"Contos Camocinenses",Tela vencedora do 31º Salão de Artes de Camocim, pintada por Chagas Albuquerque. 2019. |
Para marcar o aniversário de Camocim, trazemos as impressões do maior poeta granjense - Lívio Barreto, escritas numa carta em 1894 enviada a um amigo. Guarda livros em Camocim da Companhia Maranhense de Navegação a Vapor, tendo ainda exercido sua profissão em Granja, Fortaleza e Santa Maria de Belém do Grão-Pará, o poeta se rende ao tédio crepuscular de uma tarde sem a azáfama característica dos portos.
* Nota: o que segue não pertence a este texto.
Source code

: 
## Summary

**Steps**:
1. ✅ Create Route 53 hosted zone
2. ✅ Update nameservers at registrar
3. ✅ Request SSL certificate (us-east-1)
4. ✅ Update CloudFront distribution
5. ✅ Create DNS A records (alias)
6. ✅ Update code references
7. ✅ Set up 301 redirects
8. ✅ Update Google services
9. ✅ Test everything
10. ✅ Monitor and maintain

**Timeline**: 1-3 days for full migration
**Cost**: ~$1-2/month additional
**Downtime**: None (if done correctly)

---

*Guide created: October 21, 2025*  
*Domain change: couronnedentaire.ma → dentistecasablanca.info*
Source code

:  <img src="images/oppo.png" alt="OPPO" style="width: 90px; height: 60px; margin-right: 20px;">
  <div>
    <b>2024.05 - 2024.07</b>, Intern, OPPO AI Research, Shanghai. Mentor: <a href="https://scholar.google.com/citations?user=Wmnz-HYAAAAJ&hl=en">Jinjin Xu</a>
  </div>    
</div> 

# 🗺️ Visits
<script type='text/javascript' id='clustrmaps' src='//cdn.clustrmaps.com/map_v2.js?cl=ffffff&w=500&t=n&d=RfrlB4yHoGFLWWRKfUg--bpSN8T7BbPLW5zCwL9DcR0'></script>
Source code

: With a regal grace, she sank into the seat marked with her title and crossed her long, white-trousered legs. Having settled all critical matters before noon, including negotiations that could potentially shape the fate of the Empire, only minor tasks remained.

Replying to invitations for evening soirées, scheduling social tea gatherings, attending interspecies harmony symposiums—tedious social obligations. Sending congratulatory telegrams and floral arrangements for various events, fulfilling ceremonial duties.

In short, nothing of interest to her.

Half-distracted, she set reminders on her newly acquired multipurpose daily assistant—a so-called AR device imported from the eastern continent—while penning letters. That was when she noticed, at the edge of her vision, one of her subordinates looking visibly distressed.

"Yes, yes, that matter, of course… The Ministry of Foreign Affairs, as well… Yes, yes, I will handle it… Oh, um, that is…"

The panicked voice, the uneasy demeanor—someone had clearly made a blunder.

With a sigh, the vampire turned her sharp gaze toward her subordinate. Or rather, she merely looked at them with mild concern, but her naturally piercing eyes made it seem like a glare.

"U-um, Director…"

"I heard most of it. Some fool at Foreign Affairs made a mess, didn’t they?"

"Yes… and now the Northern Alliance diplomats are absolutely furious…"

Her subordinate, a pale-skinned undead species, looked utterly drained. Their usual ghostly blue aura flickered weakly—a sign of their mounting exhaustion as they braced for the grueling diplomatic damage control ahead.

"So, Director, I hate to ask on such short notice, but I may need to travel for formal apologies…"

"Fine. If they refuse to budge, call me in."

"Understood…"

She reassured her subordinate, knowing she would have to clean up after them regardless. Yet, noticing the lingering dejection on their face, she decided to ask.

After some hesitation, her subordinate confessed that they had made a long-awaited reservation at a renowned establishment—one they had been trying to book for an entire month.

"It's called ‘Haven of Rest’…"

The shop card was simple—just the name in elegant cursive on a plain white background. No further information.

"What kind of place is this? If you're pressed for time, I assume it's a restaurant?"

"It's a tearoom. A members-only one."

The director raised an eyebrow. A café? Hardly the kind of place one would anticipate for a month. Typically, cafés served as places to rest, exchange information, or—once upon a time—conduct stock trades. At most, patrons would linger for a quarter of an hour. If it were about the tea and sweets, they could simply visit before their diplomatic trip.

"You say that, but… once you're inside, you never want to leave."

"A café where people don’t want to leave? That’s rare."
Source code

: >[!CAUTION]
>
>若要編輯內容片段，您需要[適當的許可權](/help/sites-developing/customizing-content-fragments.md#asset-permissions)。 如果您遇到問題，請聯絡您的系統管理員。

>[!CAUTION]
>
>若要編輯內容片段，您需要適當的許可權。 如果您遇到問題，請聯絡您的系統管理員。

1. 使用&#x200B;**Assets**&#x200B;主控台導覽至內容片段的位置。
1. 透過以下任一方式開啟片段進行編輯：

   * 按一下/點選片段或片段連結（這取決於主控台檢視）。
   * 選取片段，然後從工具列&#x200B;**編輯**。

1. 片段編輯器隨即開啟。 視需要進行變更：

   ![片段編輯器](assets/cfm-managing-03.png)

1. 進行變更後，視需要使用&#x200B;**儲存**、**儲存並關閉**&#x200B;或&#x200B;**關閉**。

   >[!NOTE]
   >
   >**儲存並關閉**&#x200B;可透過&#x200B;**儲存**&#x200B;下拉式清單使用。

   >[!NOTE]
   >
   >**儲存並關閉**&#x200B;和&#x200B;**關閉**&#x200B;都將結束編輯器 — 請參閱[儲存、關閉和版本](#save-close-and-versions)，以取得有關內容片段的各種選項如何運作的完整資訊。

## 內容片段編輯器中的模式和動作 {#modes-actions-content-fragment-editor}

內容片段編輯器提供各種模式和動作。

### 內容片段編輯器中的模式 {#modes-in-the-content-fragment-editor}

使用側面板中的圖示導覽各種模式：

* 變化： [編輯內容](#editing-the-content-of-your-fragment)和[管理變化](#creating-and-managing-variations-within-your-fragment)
O documento dá uma idéia do espaço urbano de Camocim no final do século XIX. A correspondência de escritores cada vez mais vem sendo usada por historiadores como documentos que revelam não só a intimidade destes homens de letras, como de contexto histórico dos espaços onde atuavam.
Lívio Barreto. Lápis de Otacílio Azevedo. Fonte: deliviobarreto.blogspot.com |
“Camocim, domingo, 2 de dezembro de 94.
am. Ulysses,
Abraço-te.
Li tua carta e respondo-a. Faço sinceros votos para que a saúde te tenha voltado ao corpo, e com ela a sentillante alegria que sempre iluminou o teu fino e nervoso rosto de bohemio.
Dou-te notícias de Camocim. Não te interessam? Pois tenha paciência. Isto aqui não é sertão nem é serra e assemelha-se à praia. A hora em que te escrevo, 5 da tarde, sopra um vento triste e frio de começo de inverno. A maré escua-se lentamente como n’uma agonia sem lamentos, E por traz das casas baixas d’este burgo o sol se embebe no poente, Esmorecido, sem esplendor, sem a pompa áurea dos acasos de verão.
Para minha frente, o rio (aqui diz-se mar),para as minhas costas o ... matto, e por toda a parte a areia, o pó. Que tédio! No porto o perfil alvacente e incaracterístico de uma escuna norueguesa ou o costado sujo de um vapor pernambucano.
Nos trapiches abandonados, atulhados de fardos de algodão, os rapazinhos pescam à luz moribunda da tarde, saccando d’água peixes pequenos que protestam estorcendo-se á ponta da linha com a fúria de um peixe!
Vista ao largo. A maré de vazante a barra não tem attractivos. É bom de ver-se quando ella enche, as mandas de ondas com suas jubas brancas de espumas, albalroando-se, desfazendo-se para se tornarem a formar, fazendo chegar até nós a surda melopéia longíqua do mar, o coro eterno das vagas.
Ainda á nossa frente, da outra banda, os mangues esbatidos, de um verde escuro á claridade mórbida e triste do fim do dia, trancam o horisonte com a longa sombra de sua folhagem escura, tão densa que atravez d’ella não se vê o sol quando de salteia, de manhã, em curtos vôos lentos uma garça põe com a brancura de sua plumagem uma nódoa de leite n’aquella tela cor de lodo, e rasando a ilha dos mangues, um braço do rio alonga-se matto a dentro, perdendo-se em meandros, esvahindo-se ao longe...
Da Granja, desce uma canoa de vasante, batendo os remos, como barbatanas, esguia e longa, com os seus dois remadores e o seu mestre apoiando o cotovelo sobre a cana do leme immóvel.
E sobre toda essa paysagem incolor, de uma monotonia de missa de dia de fazer, paira a aza pesada e sonnolenta do aborrecimento o mais medonho, do tédio o mais cruel!
Ah! se aquellas nuvens que ameaçam chuva se rasgassem agora, como eu iria me deitar satisfeito, ás 6 horas da tarde, fugindo a este enjôo que envenena como uma despepsia!
Adeus, abraço, etc.
Lívio Barreto”.
(Publicado no “O Literário”. Ano IV-Edição 02. Maio de 2002, p. 2. Camocim-CE).